- _Assigned task 1_
Answer these questions from the xenobot text.
(a) Which three institutions developed the robots?
(b) What two kinds of cells are the robots built from?
(c) For how long can a robot's cells keep it wriggling once it is set loose?
- _Assigned task 2_
Please copy the xenobot text word for word from "Tiny living robots" to "ERA if old.".
- _Assigned task 3_
Extend the xenobot text, picking up right after its final sentence.

Scientists Have Developed the First Robots Made Entirely From Living Tissue


Oct 25, 2017
Scientists from Harvard, Tufts, & the University of Vermont have developed the first "living machines" made through the manipulation of frog embroyic cells.

Tiny living robots have been created using cells taken from frog embryos. Each so-called xenobot is less than a millimeter across, but one can propel itself through water using two stumpy limbs, while another has a kind of pouch that it could use to carry a small load.
The robots are constructed from heart cells, which spontaneously contract and relax like tiny pistons, and skin cells that provide more rigid structure. Once it is set loose, a robot’s cells have enough energy to keep it wriggling and squirming for up to 10 days.
This first crop of xenobots are very basic. But future versions could be made with nervous systems and sensory cells—even rudimentary cognitive abilities—which would allow them to react to their environment.

Reveal me to be a Replicant ERA if old.


Oct 25, 2017
Anyone confused? I can't seem to view the article or any images. It doesn't look like anything to me.

- _Dataset entries_

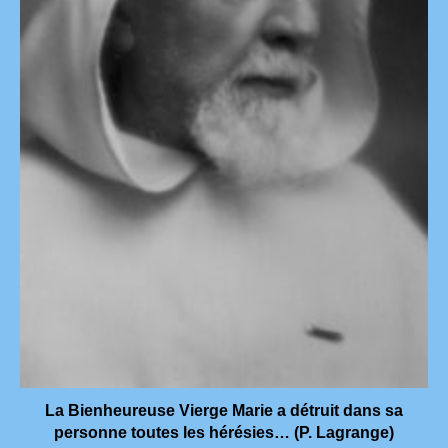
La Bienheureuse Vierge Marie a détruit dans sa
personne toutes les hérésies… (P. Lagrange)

* * *

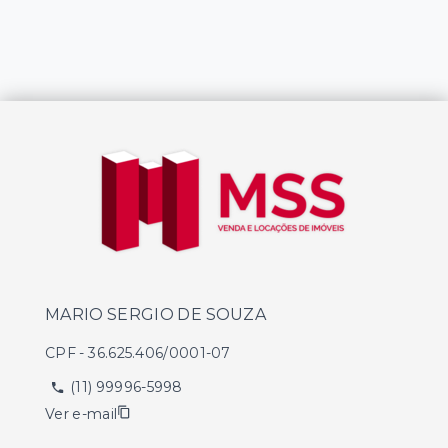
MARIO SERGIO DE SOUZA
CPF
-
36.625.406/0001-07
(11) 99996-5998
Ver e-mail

--

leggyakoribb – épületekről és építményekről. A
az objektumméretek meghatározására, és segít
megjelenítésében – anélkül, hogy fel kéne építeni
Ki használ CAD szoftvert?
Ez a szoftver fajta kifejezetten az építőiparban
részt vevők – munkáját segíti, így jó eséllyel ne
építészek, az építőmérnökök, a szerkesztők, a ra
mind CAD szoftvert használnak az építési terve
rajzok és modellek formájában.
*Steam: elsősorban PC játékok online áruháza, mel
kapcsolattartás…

- _Your response 1_
(a) Harvard, Tufts, and the University of Vermont
(b) Heart cells and skin cells
(c) Up to 10 days

- _Your response 2_
Tiny living robots have been created using cells taken from frog embryos. Each so-called xenobot is less than a millimeter across, but one can propel itself through water using two stumpy limbs, while another has a kind of pouch that it could use to carry a small load.
The robots are constructed from heart cells, which spontaneously contract and relax like tiny pistons, and skin cells that provide more rigid structure. Once it is set loose, a robot’s cells have enough energy to keep it wriggling and squirming for up to 10 days.
This first crop of xenobots are very basic. But future versions could be made with nervous systems and sensory cells—even rudimentary cognitive abilities—which would allow them to react to their environment.

Reveal me to be a Replicant ERA if old.

- _Your response 3_
Oct 25, 2017
That's cool. There are people in my lab who work on related technologies, but they use 3D printed plastic scaffolding as well as cells


Oct 25, 2017
For the next step, they should develop a robot made of a hyperalloy combat chassis that's surrounded by living human tissue.
Oct 27, 2017
Well, to borrow from an old comedy bit, 'maybe Mother Earth made humans so we could make her the robot frogs she couldn't create on her own'


Nov 10, 2017
Wouldn't it be more efficient to start with a tardigrade and install a pouch on that? Comes with eight stumpy legs that wiggle.

Instead of Terminator, which is just metal with a skin exterior, you should think of HR Giger stuff. Mechanics built entirely from flesh.

Also xenobots sounds wrong, they're not exactly xeno, are they? If you want a cool name got for FLESH MACHINES!